The second of his duties was to buy back a member of his family fallen into slavery. If a stranger or sojourner with thee be waxen rich, and thy brother be waxen poor beside him, and sell himself unto the stranger … after that he is sold, he may be redeemed; one of his brethren may redeem him.' The price was to vary according to the time which had to elapse before the year of Jubilee, when all slaves were necessarily set free. So Hebrew slavery was entirely unlike the thing called by the same name in other countries, and by virtue of this power of purchase at any time, which was vested in the nearest relative, taken along with the compulsory manumission of all slaves every fiftieth year, came to be substantially a voluntary engagement for a fixed time, which might be ended even before that time had expired, if compensation for the unexpired term was made to the master.

It is to be observed that this provision applied only to the case of a Hebrew who had sold himself.

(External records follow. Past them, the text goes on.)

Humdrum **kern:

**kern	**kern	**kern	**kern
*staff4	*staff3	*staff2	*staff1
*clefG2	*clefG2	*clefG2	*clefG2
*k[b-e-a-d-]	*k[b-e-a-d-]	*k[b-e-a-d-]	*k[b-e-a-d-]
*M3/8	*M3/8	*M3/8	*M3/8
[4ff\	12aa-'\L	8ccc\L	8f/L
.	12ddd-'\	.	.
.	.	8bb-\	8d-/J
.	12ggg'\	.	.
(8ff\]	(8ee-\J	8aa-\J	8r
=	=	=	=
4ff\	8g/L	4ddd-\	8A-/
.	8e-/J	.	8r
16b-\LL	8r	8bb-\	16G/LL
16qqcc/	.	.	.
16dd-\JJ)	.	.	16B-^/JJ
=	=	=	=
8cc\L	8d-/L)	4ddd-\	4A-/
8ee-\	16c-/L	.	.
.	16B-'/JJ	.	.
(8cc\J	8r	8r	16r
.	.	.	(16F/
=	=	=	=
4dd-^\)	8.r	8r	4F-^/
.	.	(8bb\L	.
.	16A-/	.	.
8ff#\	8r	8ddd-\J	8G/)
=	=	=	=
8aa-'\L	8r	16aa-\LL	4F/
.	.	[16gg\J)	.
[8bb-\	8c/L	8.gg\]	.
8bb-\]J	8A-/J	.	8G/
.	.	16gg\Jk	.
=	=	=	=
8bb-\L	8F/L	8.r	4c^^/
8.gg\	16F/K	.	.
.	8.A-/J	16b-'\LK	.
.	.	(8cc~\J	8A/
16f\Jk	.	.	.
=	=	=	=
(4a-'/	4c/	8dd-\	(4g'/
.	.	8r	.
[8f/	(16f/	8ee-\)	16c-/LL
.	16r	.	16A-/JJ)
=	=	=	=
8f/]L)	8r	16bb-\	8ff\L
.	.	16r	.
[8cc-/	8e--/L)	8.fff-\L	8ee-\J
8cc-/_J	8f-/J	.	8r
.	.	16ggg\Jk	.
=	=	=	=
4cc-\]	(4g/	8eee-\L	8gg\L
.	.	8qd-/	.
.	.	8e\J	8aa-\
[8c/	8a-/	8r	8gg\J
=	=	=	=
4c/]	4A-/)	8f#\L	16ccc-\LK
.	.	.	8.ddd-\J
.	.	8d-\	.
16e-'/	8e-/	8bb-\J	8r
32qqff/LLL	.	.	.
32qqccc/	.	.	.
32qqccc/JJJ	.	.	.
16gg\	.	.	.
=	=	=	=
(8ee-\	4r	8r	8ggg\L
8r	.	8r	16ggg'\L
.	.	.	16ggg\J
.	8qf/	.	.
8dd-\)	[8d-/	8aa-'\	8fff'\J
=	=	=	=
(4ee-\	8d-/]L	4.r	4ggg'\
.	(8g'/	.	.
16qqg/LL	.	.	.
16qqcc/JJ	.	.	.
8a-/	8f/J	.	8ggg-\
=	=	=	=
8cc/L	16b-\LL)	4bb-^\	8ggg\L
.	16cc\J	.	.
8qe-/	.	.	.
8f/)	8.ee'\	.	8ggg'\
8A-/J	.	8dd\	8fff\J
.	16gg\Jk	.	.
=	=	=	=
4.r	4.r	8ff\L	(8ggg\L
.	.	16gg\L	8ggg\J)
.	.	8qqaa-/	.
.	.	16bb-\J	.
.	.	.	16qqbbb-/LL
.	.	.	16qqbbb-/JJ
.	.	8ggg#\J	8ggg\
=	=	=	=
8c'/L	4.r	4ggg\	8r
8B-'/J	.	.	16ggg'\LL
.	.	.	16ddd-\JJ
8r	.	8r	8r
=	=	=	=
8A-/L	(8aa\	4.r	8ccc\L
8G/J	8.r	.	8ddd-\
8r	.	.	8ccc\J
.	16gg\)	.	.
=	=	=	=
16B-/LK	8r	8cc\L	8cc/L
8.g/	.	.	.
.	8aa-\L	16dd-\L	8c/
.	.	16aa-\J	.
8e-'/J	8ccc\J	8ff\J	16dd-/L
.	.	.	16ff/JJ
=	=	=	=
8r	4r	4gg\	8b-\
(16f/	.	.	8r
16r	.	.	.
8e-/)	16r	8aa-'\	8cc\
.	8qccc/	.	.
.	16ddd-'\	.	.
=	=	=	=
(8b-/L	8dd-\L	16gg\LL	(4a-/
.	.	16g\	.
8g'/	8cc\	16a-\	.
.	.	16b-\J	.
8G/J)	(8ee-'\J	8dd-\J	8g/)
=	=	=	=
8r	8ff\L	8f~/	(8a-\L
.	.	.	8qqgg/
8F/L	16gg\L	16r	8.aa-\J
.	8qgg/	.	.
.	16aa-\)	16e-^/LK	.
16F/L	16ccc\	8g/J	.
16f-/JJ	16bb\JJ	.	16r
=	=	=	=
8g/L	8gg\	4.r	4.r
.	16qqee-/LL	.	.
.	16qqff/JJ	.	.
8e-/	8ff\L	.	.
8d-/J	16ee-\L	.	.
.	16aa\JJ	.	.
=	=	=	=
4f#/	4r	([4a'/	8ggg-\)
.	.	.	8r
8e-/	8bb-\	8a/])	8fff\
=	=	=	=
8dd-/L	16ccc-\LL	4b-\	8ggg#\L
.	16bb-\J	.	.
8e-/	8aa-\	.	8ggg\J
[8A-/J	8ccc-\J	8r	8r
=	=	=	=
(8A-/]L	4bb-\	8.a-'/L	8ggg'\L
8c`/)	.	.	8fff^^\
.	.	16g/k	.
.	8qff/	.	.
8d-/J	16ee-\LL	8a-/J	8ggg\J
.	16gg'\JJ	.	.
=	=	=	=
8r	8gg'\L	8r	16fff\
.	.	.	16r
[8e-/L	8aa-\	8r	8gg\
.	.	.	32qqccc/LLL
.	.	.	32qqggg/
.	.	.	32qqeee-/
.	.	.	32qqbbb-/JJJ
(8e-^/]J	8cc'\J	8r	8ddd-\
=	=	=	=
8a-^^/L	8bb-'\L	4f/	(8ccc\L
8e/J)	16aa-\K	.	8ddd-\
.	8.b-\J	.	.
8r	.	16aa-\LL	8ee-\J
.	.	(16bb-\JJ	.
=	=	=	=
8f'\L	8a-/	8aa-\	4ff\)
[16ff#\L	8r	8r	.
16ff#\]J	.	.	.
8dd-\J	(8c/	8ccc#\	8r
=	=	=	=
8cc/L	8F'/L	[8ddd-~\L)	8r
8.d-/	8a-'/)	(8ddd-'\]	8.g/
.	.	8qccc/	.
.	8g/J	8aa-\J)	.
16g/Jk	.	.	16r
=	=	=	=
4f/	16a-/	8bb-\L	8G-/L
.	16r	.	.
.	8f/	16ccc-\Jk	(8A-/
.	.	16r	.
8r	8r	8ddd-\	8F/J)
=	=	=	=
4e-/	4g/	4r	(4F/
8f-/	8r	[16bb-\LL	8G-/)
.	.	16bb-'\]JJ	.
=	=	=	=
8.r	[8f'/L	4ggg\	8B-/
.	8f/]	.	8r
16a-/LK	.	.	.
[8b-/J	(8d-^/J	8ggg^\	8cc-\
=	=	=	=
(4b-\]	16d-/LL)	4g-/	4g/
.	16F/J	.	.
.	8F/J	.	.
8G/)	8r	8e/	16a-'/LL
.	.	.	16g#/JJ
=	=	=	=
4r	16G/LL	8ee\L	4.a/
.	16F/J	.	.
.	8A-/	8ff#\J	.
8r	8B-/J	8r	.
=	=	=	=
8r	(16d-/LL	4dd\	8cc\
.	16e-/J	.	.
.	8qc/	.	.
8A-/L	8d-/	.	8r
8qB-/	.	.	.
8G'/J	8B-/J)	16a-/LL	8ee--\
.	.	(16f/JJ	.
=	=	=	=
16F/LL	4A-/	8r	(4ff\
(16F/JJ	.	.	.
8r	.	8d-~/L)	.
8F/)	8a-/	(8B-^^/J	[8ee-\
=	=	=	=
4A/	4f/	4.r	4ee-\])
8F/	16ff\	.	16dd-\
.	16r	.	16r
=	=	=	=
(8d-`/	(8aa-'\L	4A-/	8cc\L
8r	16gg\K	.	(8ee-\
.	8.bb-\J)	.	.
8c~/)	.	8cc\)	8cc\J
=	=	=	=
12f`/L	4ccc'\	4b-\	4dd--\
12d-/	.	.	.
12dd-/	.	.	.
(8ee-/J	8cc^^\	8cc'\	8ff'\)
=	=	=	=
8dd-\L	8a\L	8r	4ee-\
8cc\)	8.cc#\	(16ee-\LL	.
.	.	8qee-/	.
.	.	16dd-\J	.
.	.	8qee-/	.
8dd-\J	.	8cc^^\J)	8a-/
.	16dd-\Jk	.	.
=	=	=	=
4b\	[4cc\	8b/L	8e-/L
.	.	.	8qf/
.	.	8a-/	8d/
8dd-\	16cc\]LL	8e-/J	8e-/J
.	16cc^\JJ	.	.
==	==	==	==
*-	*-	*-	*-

No other person could sell a man into slavery. And it applied only to the case of a Hebrew who had sold himself to a foreigner. No Jew was allowed to hold a Jew as a slave. If thy brother be waxen poor with thee, and sell himself unto thee, thou shalt not make him to serve as a bondservant; as an hired servant., and as a sojourner, he shall be with thee (Lev. 25:39, R. V.).

The last of the offices of the kinsman-redeemer was that of avenging the blood of a murdered relative. If a man were stricken to death, it became a solemn obligation to exact life for life, and the blood-feud incumbent on all the family was especially binding On the next-of-kin. The obligation shocks a modern mind, accustomed to relegate all punishment to the action of law which no criminal thinks of resisting. But customs and laws are unfairly estimated when the state of things which they regulated is forgotten or confused with that of to-day. The law of blood-feud among the Hebrews was all in the direction of restricting the wild justice of revenge, and of entrusting it to certain chosen persons out of the kindred of the murdered man. The savage vendetta was too deeply engrained in the national habits to be done away with altogether. All that was for the time possible was to check and systematise it, and this was done by the institution in question, which did not so much put the sword into the hand of the next of kin as strike it out of the hand of all the rest of the clan.

These, then, were the main parts of the duty of the Goel, the kinsman-redeemer--buying back the alienated land, purchasing the freedom of the man who had voluntarily sold himself as a slave, and avenging the slaying of a kinsman.